# Need Completer Drivers: Motherboard Name MSI 865GM2-S (MS-6743)



## kenth21v (Nov 13, 2009)

Motherboard ID 01/14/2005-Springdale-G-6A79AM4AC-00
Motherboard Name	MSI 865GM2-S (MS-6743)
Motherboard Chipset	i865G
North Bridge Intel Springdale-G i865G
South Bridge Intel 82801EB ICH5
CPU Type Intel Pentium 4, 3000 MHz (15 x 200)
CPU Alias Prescott
CPUID CPU Name Intel(R) Pentium(R) 4 CPU 3.00GHz


Please help me have a complete set of drivers needed in reformatting my computer. Including sound, video, or any other needed drivers.
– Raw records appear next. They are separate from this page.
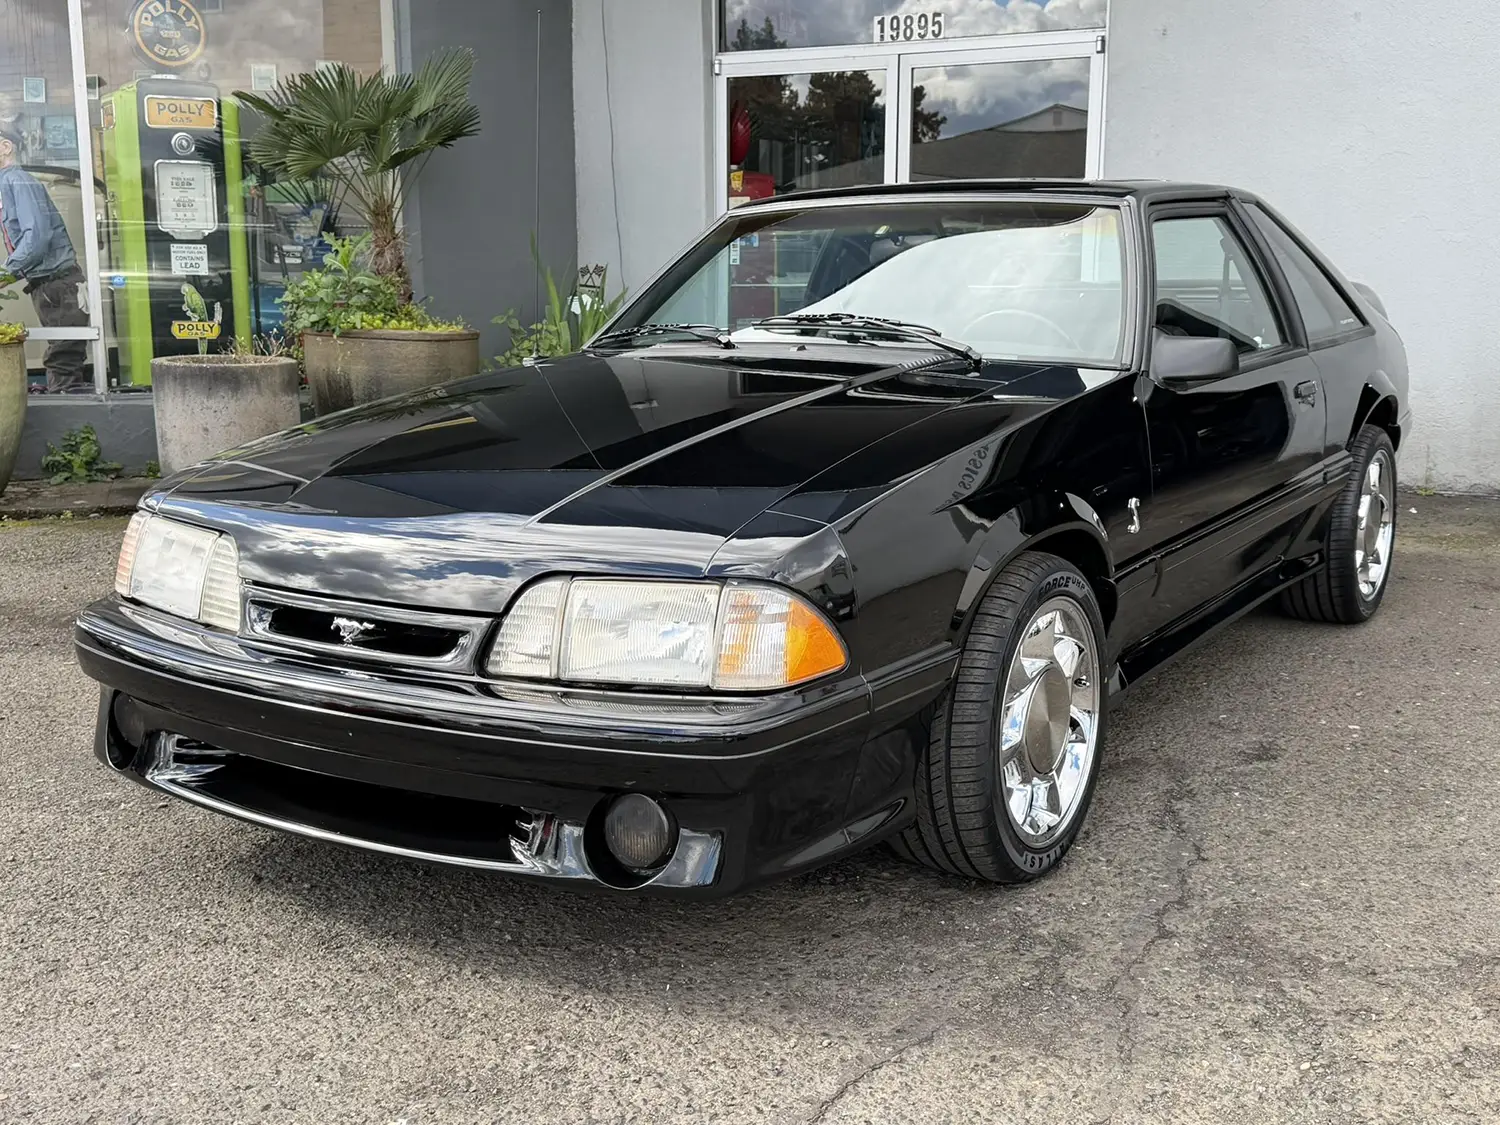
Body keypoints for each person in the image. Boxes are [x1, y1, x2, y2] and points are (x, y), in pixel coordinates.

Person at [0, 122, 89, 393]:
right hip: (48, 285)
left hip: (57, 284)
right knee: (61, 354)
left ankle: (68, 423)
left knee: (63, 357)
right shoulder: (9, 183)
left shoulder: (18, 181)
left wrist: (5, 275)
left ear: (5, 147)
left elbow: (36, 237)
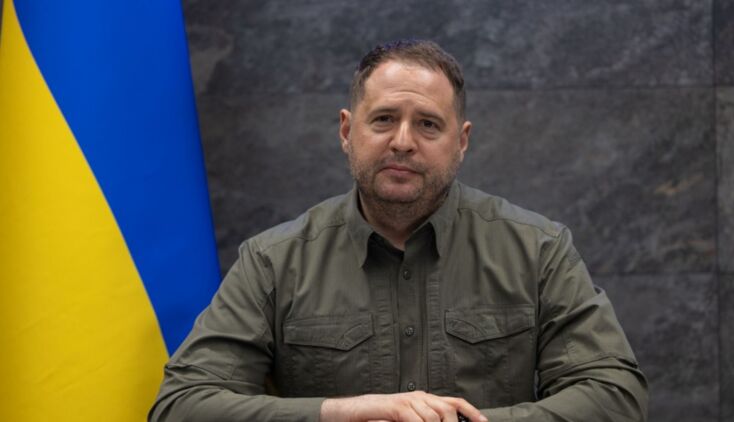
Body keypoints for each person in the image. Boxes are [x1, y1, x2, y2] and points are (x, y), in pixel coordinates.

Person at [149, 39, 648, 421]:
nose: (403, 142)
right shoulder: (273, 262)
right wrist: (341, 413)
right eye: (384, 119)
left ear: (461, 141)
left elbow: (615, 394)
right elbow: (181, 405)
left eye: (428, 124)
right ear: (347, 131)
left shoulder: (538, 250)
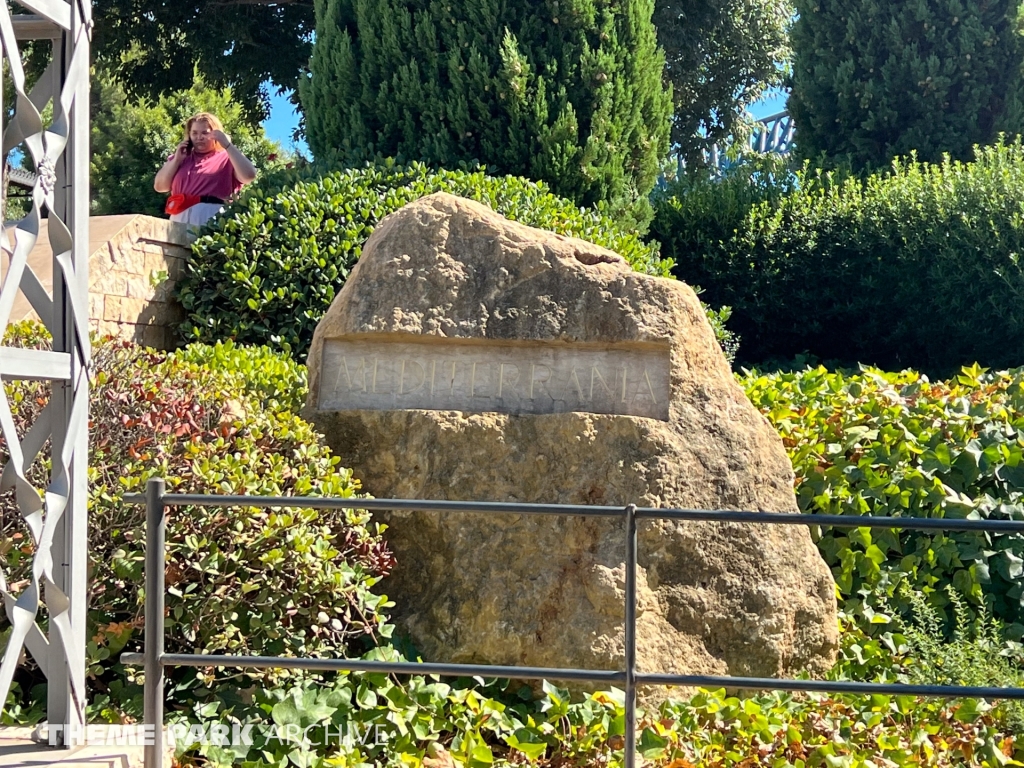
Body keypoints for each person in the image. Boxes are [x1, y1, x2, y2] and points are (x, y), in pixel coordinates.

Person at [154, 112, 257, 226]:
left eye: (205, 133)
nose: (199, 137)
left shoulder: (227, 157)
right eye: (194, 133)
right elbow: (160, 186)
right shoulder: (180, 157)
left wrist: (228, 145)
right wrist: (176, 160)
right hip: (178, 218)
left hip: (213, 219)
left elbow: (249, 176)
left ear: (216, 134)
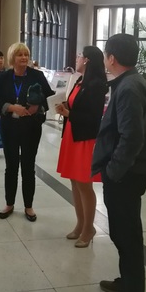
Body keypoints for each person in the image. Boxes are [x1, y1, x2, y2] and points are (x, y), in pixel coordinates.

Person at [91, 34, 146, 292]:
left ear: (111, 58)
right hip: (128, 172)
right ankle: (129, 281)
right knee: (124, 231)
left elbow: (132, 137)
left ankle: (132, 286)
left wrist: (113, 171)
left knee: (126, 232)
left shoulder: (129, 88)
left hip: (125, 174)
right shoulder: (132, 82)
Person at [0, 43, 54, 221]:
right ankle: (9, 203)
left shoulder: (37, 76)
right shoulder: (4, 77)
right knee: (11, 166)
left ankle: (29, 206)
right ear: (12, 57)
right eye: (20, 55)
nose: (24, 58)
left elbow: (48, 96)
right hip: (9, 127)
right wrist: (12, 107)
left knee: (28, 166)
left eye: (26, 54)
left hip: (31, 127)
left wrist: (38, 106)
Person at [55, 46, 107, 248]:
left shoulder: (96, 85)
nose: (76, 58)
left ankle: (88, 229)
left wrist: (69, 114)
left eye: (79, 56)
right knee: (74, 182)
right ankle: (80, 224)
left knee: (84, 184)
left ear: (86, 60)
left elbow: (94, 118)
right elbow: (77, 106)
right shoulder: (79, 81)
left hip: (85, 139)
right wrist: (65, 108)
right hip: (72, 134)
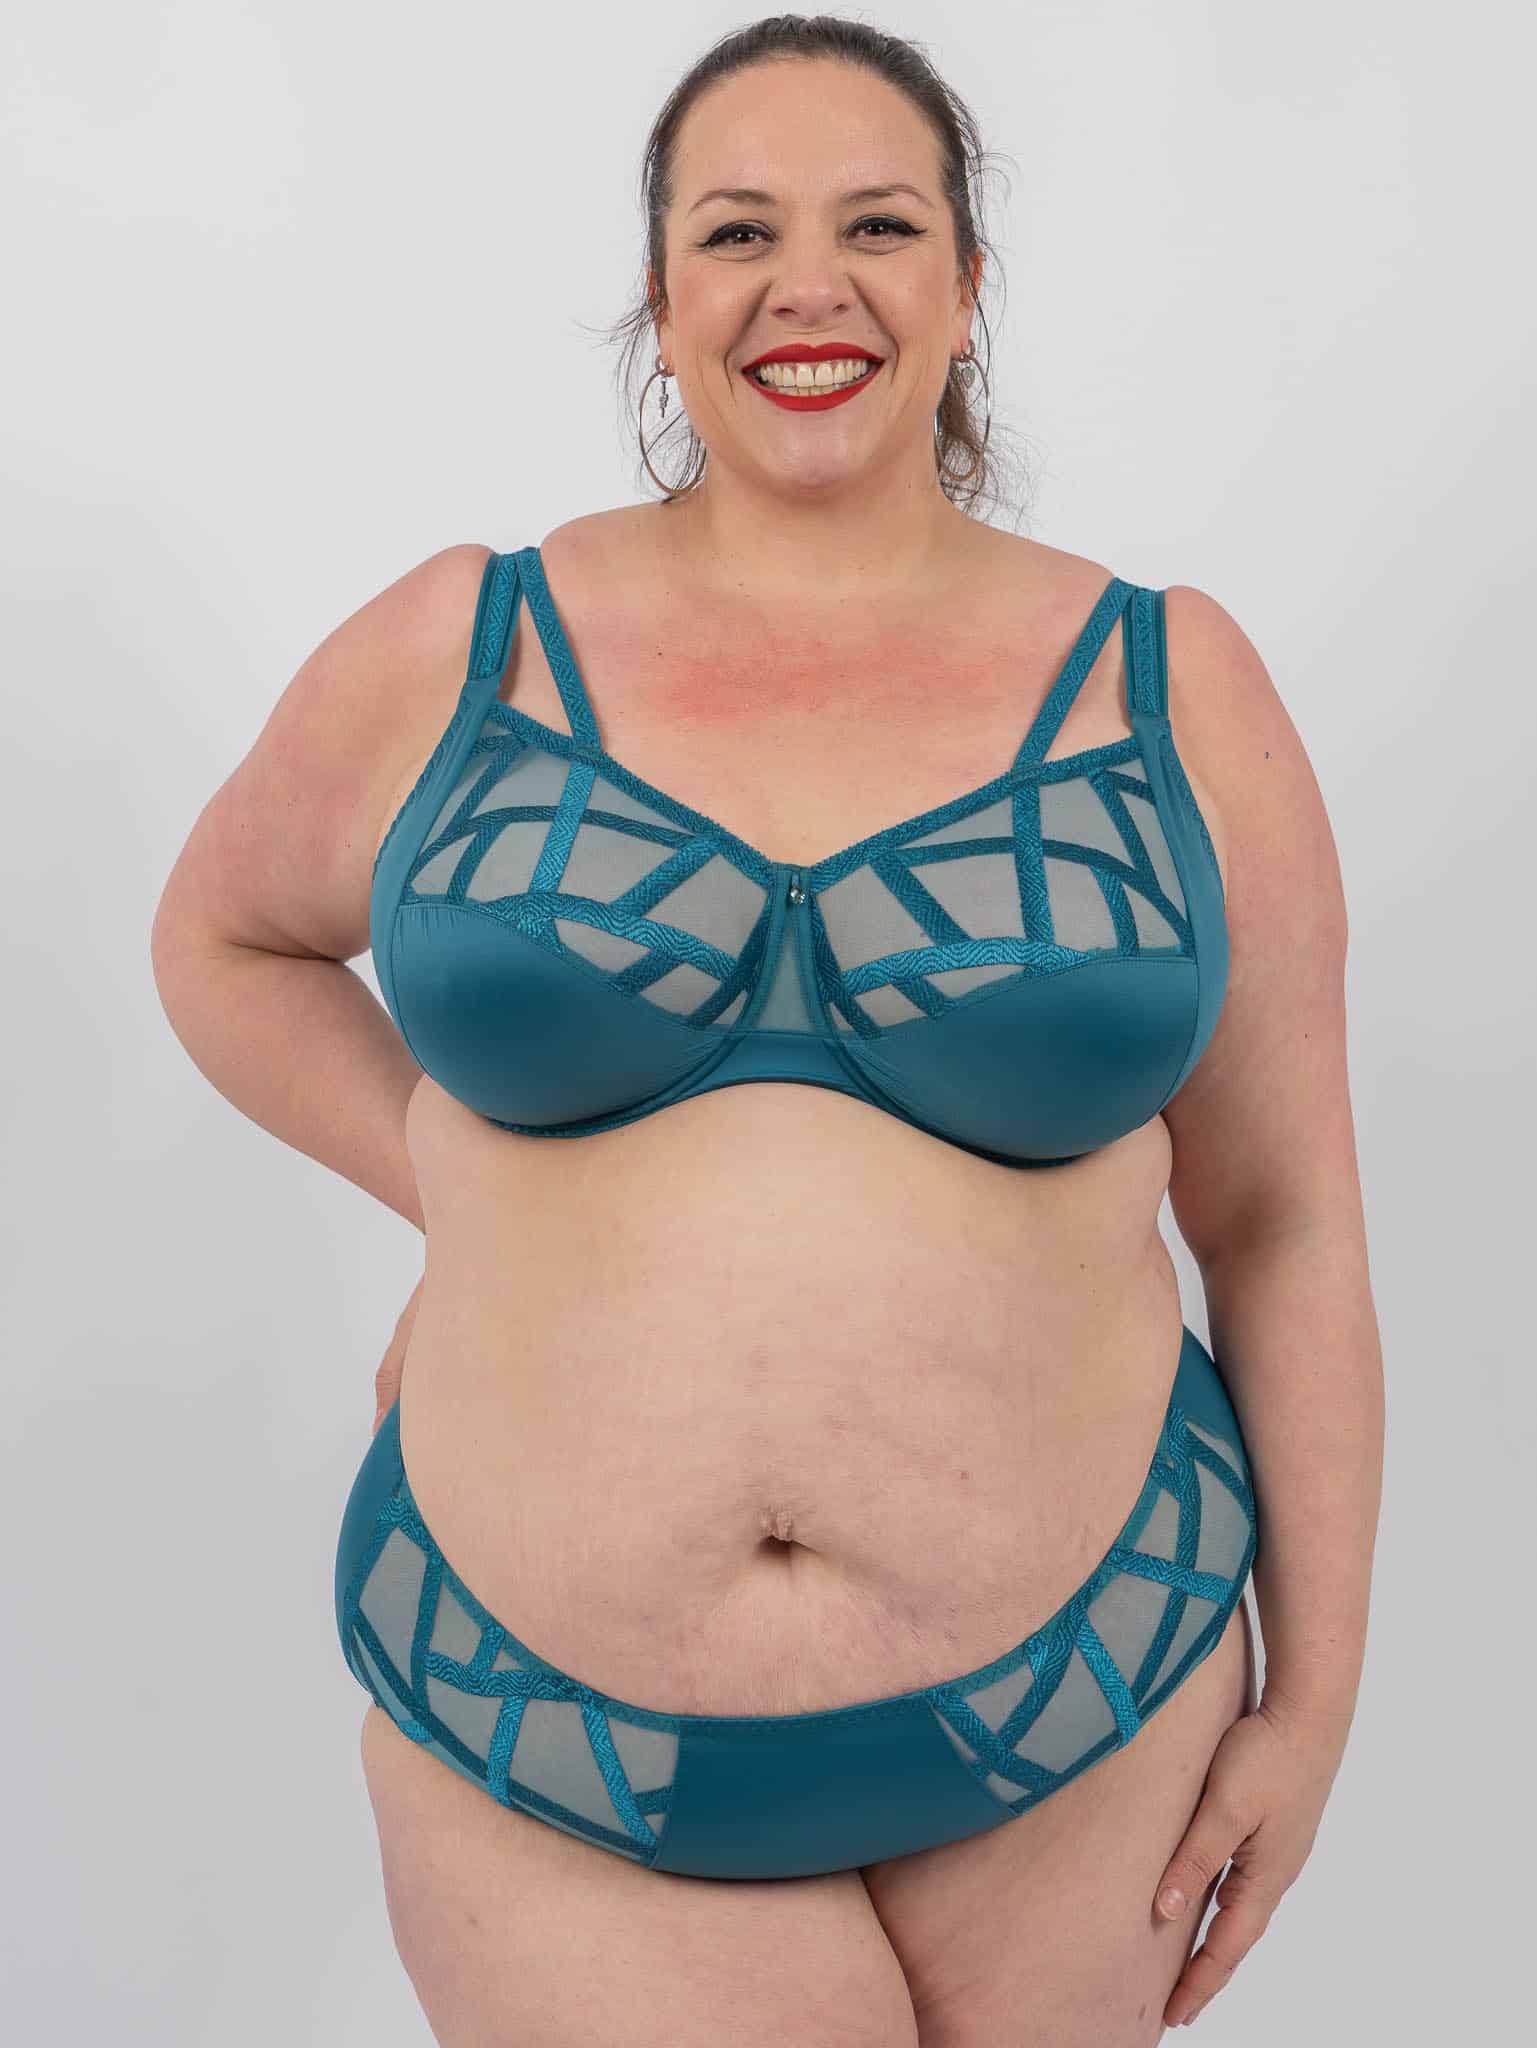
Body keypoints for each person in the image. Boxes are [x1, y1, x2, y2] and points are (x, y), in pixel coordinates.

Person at [150, 16, 1383, 2045]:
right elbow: (222, 941)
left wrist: (1315, 1707)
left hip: (1091, 1721)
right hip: (545, 1735)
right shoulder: (466, 645)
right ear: (662, 302)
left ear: (966, 286)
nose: (808, 284)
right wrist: (459, 1188)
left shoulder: (1170, 686)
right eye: (738, 232)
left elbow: (1288, 1222)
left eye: (877, 226)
And please guide me. thanks ray:


----------



## joeten (Dec 4, 2008)

Hi try here in the msi archive find your board first then the drivers http://us.msi.com/index.php?func=prodarchive&maincat_no=1


----------



## kenth21v (Nov 13, 2009)

tnx i'll try.


----------



## kenth21v (Nov 13, 2009)

joeten said:


> Hi try here in the msi archive find your board first then the drivers MSI USA ? Computer, Laptop, Notebook, Desktop, Mainboard, Graphics and more


:sigh: doesn't work. it says that it is their old website, and when i go to their new site and search for my board, it only brings me back to the old site.


----------



## joeten (Dec 4, 2008)

Hi sorry about that seems a strange way to do things try here MSI 865GM2-S/ LS/ ILS driver please make sure you scan any downloads


----------



## kenth21v (Nov 13, 2009)

joeten said:


> Hi sorry about that seems a strange way to do things try here MSI 865GM2-S/ LS/ ILS driver please make sure you scan any downloads


i have another question, does my mobo supports a PCI or PCI express video card ?


----------



## Riskyone101 (Oct 22, 2008)

Go here for drivers:
http://www.msi.com/product/mb/865GM2-S--LS--ILS.html#/?div=BIOS

Go here for details of motherboard:
http://www.msi.com/product/mb/865GM2-S--LS--ILS.html#/?div=Detail

From what im seeing it says: AGP 8x/4x video card

File:AGP slot.jpg - Wikipedia, the free encyclopedia


----------



## kenth21v (Nov 13, 2009)

Riskyone101 said:


> Go here for drivers:
> http://www.msi.com/product/mb/865GM2-S--LS--ILS.html#/?div=BIOS
> 
> Go here for details of motherboard:
> ...


ah tnx... am planning to buy a video card that supported in windows 7... i see in Drivers - Download NVIDIA Drivers that my current video card has no driver for windows 7, and all the GeForce 5 fx series. but those 6 series and above have windows 7 drivers. i searched for video cards and found some that are available here in my place: GeForce 7300GT, 6200, 8500GT. but it has "DDR2" on its name. is it compatible with my board ??


----------